◆ DATASET:

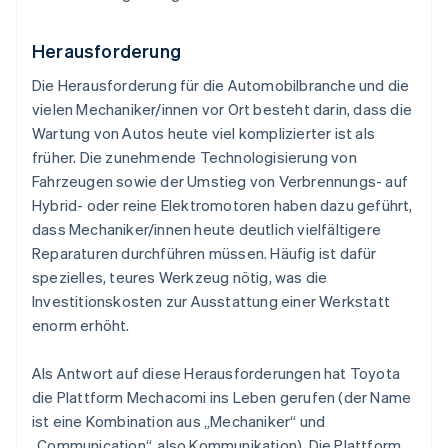
Herausforderung
Die Herausforderung für die Automobilbranche und die
vielen Mechaniker/innen vor Ort besteht darin, dass die
Wartung von Autos heute viel komplizierter ist als
früher. Die zunehmende Technologisierung von
Fahrzeugen sowie der Umstieg von Verbrennungs- auf
Hybrid- oder reine Elektromotoren haben dazu geführt,
dass Mechaniker/innen heute deutlich vielfältigere
Reparaturen durchführen müssen. Häufig ist dafür
spezielles, teures Werkzeug nötig, was die
Investitionskosten zur Ausstattung einer Werkstatt
enorm erhöht.
Als Antwort auf diese Herausforderungen hat Toyota
die Plattform Mechacomi ins Leben gerufen (der Name
ist eine Kombination aus „Mechaniker“ und
„Communication“, also Kommunikation). Die Plattform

◆ PROBLEM TO SOLVE: Reproduce all the records verbatim, excluding images.

◆ TASK SOLUTION:
Herausforderung
Die Herausforderung für die Automobilbranche und die
vielen Mechaniker/innen vor Ort besteht darin, dass die
Wartung von Autos heute viel komplizierter ist als
früher. Die zunehmende Technologisierung von
Fahrzeugen sowie der Umstieg von Verbrennungs- auf
Hybrid- oder reine Elektromotoren haben dazu geführt,
dass Mechaniker/innen heute deutlich vielfältigere
Reparaturen durchführen müssen. Häufig ist dafür
spezielles, teures Werkzeug nötig, was die
Investitionskosten zur Ausstattung einer Werkstatt
enorm erhöht.
Als Antwort auf diese Herausforderungen hat Toyota
die Plattform Mechacomi ins Leben gerufen (der Name
ist eine Kombination aus „Mechaniker“ und
„Communication“, also Kommunikation). Die Plattform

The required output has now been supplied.